Reuven Feuerstein - Theories and Applied Systems

Theories and Applied Systems

Reuven Feuerstein was one of nine siblings born in Botoșani, Romania (August 21, 1921). He attended the Teachers College in Bucharest (1940–41) and Onesco College in Bucharest (1942–44). Due to the Nazi invasion, Feuerstein fled to save his life before obtaining his degree in psychology. After settling in Mandate Palestine in 1945, he taught child survivors of the Holocaust until 1948. He saw that these children whose families and cultures had been destroyed in the Holocaust needed attention. Thus, he began a career that attended to the psychological and educational needs of immigrant refugee children.

While attending the University of Geneva, Feuerstein studied under Andre Rey and Jean Piaget. He completed his degrees in both General and Clinical psychology. During this time there were three main schools of thought, “Psychoanalysis, Behaviorism, and Gestalt Psychology.” He attended lectures given by Karl Jaspers, Carl Jung, Barbel Inhelder, Marguerite Loosli Uster and Léopold Szondi. In 1970, Feuerstein earned his PhD in Developmental Psychology at the University of Sorbonne, in France. His major areas of study were Developmental, Clinical, and Cognitive psychology.

Feuerstein served as Director of Psychological Services of Youth Aliyah in Europe (Immigration for young people). This service was responsible for assigning prospective Jewish candidates for emigration from all over the European continent to various educational programs in Israel. In the 1950s he was involved in research on Moroccan, Jewish, and Berber children in collaboration with several members of the “Genevan” school. Upon their arrival, the children were subjected to a series of tests, including IQ tests. Their poor results did not surprise Feuerstein. However, he did question them and noticed that whenever he intervened, the children’s performance improved.

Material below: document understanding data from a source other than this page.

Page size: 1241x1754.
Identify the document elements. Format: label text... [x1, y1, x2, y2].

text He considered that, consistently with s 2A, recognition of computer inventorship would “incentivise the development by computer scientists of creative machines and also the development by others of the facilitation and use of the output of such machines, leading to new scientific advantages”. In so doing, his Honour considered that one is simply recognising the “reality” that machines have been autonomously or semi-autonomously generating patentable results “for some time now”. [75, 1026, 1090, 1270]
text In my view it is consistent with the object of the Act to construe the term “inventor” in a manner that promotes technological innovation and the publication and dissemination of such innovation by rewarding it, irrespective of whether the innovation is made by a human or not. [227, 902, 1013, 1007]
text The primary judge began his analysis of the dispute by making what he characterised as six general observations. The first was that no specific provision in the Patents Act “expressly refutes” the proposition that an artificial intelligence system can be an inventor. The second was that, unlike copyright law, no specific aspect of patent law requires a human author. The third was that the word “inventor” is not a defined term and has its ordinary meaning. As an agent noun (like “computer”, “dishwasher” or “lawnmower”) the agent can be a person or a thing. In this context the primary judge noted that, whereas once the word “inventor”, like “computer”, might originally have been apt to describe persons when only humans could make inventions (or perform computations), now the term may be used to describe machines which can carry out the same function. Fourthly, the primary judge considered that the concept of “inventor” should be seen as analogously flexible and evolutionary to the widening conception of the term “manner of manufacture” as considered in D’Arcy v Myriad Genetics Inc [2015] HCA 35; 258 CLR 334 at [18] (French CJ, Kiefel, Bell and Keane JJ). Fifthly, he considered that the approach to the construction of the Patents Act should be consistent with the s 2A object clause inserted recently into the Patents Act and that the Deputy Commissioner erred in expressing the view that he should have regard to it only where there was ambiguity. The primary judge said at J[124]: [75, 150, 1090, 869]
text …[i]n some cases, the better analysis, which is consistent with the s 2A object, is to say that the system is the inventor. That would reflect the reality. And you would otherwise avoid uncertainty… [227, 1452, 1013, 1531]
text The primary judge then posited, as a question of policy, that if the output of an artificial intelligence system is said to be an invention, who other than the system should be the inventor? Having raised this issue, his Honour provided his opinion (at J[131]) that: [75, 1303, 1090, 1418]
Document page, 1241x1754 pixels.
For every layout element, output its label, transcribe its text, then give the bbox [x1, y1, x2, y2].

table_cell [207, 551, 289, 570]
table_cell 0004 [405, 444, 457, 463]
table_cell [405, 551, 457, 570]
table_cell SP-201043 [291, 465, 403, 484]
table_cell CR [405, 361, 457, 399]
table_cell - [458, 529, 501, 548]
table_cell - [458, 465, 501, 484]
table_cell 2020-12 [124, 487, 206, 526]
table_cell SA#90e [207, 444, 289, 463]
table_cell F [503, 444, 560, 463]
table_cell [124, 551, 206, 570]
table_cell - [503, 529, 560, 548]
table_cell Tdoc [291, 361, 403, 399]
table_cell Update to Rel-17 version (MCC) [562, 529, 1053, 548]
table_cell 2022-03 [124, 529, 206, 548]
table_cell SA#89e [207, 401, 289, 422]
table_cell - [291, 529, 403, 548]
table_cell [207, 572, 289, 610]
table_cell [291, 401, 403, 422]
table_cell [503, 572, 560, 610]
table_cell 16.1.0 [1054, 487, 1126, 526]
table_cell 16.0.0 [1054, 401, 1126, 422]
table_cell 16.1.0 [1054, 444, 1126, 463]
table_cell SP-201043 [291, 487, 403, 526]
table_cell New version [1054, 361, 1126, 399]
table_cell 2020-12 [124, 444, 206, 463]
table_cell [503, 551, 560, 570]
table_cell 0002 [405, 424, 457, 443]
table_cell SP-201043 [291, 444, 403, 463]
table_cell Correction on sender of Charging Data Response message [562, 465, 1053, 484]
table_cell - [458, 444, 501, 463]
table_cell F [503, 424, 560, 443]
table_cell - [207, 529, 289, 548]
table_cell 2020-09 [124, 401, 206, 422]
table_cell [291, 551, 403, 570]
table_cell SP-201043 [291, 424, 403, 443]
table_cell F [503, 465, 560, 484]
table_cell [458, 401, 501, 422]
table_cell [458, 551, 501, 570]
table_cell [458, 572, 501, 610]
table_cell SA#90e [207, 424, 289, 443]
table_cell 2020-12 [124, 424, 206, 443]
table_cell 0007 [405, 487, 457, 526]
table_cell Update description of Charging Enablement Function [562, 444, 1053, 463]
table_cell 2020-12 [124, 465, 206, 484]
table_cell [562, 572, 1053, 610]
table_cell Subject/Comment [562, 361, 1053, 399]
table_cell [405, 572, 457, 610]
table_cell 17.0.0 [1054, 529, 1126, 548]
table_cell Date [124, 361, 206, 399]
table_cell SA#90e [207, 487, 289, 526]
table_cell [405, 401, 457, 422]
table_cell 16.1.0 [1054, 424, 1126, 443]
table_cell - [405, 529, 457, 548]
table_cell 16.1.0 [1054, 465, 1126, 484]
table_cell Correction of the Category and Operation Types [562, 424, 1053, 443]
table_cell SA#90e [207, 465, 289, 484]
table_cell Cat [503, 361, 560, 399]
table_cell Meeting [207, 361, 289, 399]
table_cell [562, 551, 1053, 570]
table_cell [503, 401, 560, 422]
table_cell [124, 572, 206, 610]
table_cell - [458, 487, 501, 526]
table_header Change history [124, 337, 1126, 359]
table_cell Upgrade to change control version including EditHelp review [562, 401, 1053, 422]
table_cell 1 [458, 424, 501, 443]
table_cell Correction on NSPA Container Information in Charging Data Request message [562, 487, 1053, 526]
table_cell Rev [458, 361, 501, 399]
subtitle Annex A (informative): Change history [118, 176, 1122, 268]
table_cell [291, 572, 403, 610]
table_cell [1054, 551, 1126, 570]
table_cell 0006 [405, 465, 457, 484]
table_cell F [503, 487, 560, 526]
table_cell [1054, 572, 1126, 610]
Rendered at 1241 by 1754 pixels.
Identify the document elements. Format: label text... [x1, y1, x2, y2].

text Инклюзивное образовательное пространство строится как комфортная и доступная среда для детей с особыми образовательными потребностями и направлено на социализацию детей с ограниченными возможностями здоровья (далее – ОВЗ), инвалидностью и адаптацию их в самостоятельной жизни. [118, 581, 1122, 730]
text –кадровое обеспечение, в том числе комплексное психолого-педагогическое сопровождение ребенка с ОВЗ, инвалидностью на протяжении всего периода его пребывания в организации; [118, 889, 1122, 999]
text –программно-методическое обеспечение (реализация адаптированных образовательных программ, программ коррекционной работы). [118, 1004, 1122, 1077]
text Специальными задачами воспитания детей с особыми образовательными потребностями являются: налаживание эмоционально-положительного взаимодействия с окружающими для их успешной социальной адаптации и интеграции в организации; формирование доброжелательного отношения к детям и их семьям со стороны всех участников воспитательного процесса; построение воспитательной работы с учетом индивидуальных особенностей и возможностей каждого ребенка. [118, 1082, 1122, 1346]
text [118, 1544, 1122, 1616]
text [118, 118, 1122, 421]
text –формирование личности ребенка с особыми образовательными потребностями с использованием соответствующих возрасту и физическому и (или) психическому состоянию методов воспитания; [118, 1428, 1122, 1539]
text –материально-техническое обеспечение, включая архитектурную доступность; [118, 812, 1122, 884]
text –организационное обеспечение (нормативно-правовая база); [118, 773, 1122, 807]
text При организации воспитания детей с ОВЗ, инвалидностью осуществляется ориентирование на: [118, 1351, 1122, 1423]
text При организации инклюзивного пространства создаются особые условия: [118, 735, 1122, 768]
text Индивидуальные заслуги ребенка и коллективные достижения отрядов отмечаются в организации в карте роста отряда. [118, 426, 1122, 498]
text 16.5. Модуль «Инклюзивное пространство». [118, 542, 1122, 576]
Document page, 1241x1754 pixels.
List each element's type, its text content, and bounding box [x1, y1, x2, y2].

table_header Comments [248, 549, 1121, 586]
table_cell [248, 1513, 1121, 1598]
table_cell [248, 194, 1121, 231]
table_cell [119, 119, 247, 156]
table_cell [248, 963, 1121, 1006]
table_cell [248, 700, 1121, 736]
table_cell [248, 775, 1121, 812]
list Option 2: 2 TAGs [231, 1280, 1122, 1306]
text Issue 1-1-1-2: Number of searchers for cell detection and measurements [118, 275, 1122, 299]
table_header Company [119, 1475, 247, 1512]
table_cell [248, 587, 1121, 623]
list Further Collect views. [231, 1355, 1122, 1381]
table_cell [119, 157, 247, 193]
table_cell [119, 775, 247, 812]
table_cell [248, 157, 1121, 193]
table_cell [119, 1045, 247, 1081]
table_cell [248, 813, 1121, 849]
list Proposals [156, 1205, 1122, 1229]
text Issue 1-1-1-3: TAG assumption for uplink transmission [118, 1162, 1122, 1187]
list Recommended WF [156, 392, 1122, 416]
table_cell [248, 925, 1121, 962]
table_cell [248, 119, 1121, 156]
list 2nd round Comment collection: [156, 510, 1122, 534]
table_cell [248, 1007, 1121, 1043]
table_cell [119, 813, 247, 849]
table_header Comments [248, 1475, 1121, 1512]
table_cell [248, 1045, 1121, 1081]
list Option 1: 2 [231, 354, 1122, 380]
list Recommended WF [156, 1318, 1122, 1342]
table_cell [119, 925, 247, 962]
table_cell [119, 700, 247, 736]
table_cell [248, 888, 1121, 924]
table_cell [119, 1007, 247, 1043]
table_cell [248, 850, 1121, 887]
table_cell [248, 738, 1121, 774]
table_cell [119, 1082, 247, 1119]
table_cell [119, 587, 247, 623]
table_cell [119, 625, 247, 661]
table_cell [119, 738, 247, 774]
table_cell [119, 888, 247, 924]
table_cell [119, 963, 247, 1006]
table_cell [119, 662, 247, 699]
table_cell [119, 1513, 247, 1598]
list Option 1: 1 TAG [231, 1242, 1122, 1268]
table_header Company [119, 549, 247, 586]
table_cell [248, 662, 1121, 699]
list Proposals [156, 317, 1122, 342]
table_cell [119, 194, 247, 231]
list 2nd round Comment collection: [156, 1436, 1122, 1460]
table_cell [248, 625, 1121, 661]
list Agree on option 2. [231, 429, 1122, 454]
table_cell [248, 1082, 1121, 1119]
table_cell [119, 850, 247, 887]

The improvement Feuerstein witnessed in victims after they received extra psychological and educational attention made Feuerstein question current beliefs regarding the stability of intelligence. “What if, instead of measuring a child’s acquired knowledge and intellectual skills, the ability to learn was evaluated first? And what if intelligence was not a fixed attributed, measurable once and for all? What if intelligence can be taught and was in fact the ability to learn?” (p. 10) It was at this point that Feuerstein broke away from the conventional thinking of his time. He elaborated new methods of evaluation as well as new teaching tools. Today this is what is known as Dynamic Assessment.

Feuerstein continued to gather data that supported his ideas about the importance of education and meeting children's psychological needs in fostering success in school and high intelligence scores. “It was during this period that much of the psychological data was gathered that contributed to my development of concepts of cultural differences and cultural deprivations” Some children who were considered un-teachable reached the stage where they were accepted at normal school and studied successfully. This period was also seminal in the development of his working hypothesis concerning low functioning children and their potential for change.

His interest came from observing the difficulties experienced by the new immigrant students coping with unfamiliar learning environment that he saw as culturally "deprived.” He describes culturally “different” children as children who receive an adequate amount and type of Mediated Learning Experience (MLE) in their native culture and who face the challenges of adapting to a new culture. These children are expected to have good learning potential. On the contrary, culturally “deprived” are those children who, for one reason or another, were deprived on MLE in their native culture or children who show a reduction in learning potential.

Comparisons have also been made between Feuerstein’s theories and those of the Russian psychologist Lev Vygotsky. Vygotsky viewed a child’s interaction with the world as mediated by symbolic tools provided by the given culture. Like the social psychologist, Feuerstein gave further insight on cognitive functioning such as logical memory, voluntary attention, categorical perception and self-regulation of behavior. Feuerstein filled a theoretical gap with his theory of Mediated Learning Experience in which he assigns the major role to a human mediator. According to Feuerstein, all learning interactions can be divided into direct learning and mediated learning. Learning mediated by another human being is indispensable for a child because the mediator helps the child develop prerequisites that then make direct learning effective.

Although the Theory of Mediated Learning Experience which Feuerstein developed, the heart of MLE is the theory of Structural Cognitive Modifiability which explains the modifiability of deficient cognitive functions. He argued that person’s capability to learn is not solely determined by one’s genetic make-up; but is on the contrary, cognitive enhancement is through mediation. "Cognitive enhancement in SCM refers not merely to the development of specific behavior but also to changes of a “structural nature" (i.e. internal changes in cognition rather than external changes in behavior). Feuerstein said he was deeply influenced by Rabbi Menachem Mendel Schneerson, whom he would correspond with, and who would refer him patients.

Unlike previous developmental psychologists, the focus of Feuerstein’s theories is the development of normal versus low functioning children. According to Piaget, it is through the normal child’s own natural material actions and problem-solving experiences that mind and intelligence eventually evolve toward the development of logic and abstract thinking. Feuerstein illustrates that the key to meaningful instruction for all children, particularly young and low-functioning children, is the mediated relationship.